Alıntı Metin -
Said-i Kürdi’nin, kendisini mütemadiyen deli, cahil, hata okuryazar bile olmayan bir insan olarak ilan etmesine rağmen, dikkate değer bir insan olduğunu belirtmek yerinde olur. Gerçi sadece din bilgisinde de olsa, sistemli bir formasyondan yoksundur. Dünya bilgisi ise yoktur. Kürt milliyetçiliği ile İslam ümmetçiliği arasında ömür boyunca çalkandı. Osmanlı ve hele Türk davalarına karşı sönmez bir kızgınlığı vardı. Ama muhakkak ki ateşli bir insandı. Ortaçağda örnekleri çok olan tesirli bir meczuptu. Tam derlenemeyen, tam istikametlendirilemeyen taşkın çıkışlarını, eğer sistemli bir eğitimin kanunları ile çevreleyebilseydi, herhalde söyleyeceği bazı şeyler vardı. Ve o zaman başta külah, belde silah, tımarhaneden hapishaneye bir azgın tahrikçi olmaktan kendini herhalde kurtarabilirdi. Kısaca kitap ve muvazene, bu ateşli mizaca, muhayyile eş olsaydı, ekol teşkil edecek bir tarikat kurucusu olabilirdi. Yahut ta ihtiraslı bir mücadele adamı olarak enerjisini daha belirli davalara yöneltmesi mümkün olurdu. Mesela, çok cepheli, çağdaş bir Kürt milliyetçiliğine…  ”[9]

 

Ölümünün üzerinden eli yıl gibi bir süre geçmesine karşın, Said-i Kürdi’nin öğretisine ve düşüncelerine sahip çıkanların bugün, dünden daha yoğun bir kitle oluşturduğu dikkate alındığında hiç kuşkusuz Ş. Sürayya’nın bir yerlerde yanlış yaptığını söylemek gerçekçi olur diye düşünüyorum.

Yönerge a - Alıntı metne göre Said-i Kürdi ömür boyunca hangi iki görüş arasında çalkandı?

Sayfaların yazıya dökülmüş içeriği:
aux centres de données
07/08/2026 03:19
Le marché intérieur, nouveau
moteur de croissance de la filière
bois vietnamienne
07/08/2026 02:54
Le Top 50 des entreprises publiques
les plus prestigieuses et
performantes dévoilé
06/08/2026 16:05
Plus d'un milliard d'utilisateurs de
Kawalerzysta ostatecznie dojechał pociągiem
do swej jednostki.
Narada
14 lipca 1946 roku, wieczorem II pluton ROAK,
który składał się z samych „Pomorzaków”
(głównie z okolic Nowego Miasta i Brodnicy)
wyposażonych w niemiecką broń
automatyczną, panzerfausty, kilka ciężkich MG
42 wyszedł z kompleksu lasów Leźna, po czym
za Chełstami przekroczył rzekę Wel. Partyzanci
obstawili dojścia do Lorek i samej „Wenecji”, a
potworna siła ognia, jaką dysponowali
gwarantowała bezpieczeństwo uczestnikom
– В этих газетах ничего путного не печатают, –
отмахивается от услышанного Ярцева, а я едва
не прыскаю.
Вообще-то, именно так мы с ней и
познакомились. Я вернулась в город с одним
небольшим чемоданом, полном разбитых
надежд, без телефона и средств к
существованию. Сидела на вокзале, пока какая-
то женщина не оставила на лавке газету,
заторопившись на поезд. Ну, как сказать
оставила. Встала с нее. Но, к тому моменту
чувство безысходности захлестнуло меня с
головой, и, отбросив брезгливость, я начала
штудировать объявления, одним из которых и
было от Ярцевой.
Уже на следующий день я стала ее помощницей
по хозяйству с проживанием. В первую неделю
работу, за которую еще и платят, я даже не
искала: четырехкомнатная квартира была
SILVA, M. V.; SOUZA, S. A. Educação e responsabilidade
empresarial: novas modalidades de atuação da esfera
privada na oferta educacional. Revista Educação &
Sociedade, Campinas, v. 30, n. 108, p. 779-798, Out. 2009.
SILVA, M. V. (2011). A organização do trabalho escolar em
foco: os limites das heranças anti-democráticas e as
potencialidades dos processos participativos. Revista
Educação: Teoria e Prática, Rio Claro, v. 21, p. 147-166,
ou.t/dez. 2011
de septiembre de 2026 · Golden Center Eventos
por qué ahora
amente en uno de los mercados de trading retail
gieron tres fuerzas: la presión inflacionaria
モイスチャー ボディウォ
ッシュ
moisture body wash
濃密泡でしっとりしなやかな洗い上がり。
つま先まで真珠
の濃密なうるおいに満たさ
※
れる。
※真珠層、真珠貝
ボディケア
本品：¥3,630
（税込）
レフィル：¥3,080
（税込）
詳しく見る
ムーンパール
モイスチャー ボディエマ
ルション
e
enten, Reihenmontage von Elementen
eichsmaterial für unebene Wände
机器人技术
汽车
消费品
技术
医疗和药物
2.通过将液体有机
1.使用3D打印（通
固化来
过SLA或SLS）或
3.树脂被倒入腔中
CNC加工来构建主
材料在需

Yönerge b - Kayıtların başından "gwarantowała bezpieczeństwo uczestnikom" ifadesinin geçtiği satıra kadar (bu satır da dahil) olan satırları, boş satırları atlayarak Markdown tablosu olarak ver. Satır numarasını Sıra sütununa, satırın kendisini Satır sütununa yaz.

Yanıt a - Kürt milliyetçiliği ile İslam ümmetçiliği arasında.

Yanıt b -
| Sıra | Satır |
|---|---|
| 1 | aux centres de données |
| 2 | 07/08/2026 03:19 |
| 3 | Le marché intérieur, nouveau |
| 4 | moteur de croissance de la filière |
| 5 | bois vietnamienne |
| 6 | 07/08/2026 02:54 |
| 7 | Le Top 50 des entreprises publiques |
| 8 | les plus prestigieuses et |
| 9 | performantes dévoilé |
| 10 | 06/08/2026 16:05 |
| 11 | Plus d'un milliard d'utilisateurs de |
| 12 | Kawalerzysta ostatecznie dojechał pociągiem |
| 13 | do swej jednostki. |
| 14 | Narada |
| 15 | 14 lipca 1946 roku, wieczorem II pluton ROAK, |
| 16 | który składał się z samych „Pomorzaków” |
| 17 | (głównie z okolic Nowego Miasta i Brodnicy) |
| 18 | wyposażonych w niemiecką broń |
| 19 | automatyczną, panzerfausty, kilka ciężkich MG |
| 20 | 42 wyszedł z kompleksu lasów Leźna, po czym |
| 21 | za Chełstami przekroczył rzekę Wel. Partyzanci |
| 22 | obstawili dojścia do Lorek i samej „Wenecji”, a |
| 23 | potworna siła ognia, jaką dysponowali |
| 24 | gwarantowała bezpieczeństwo uczestnikom |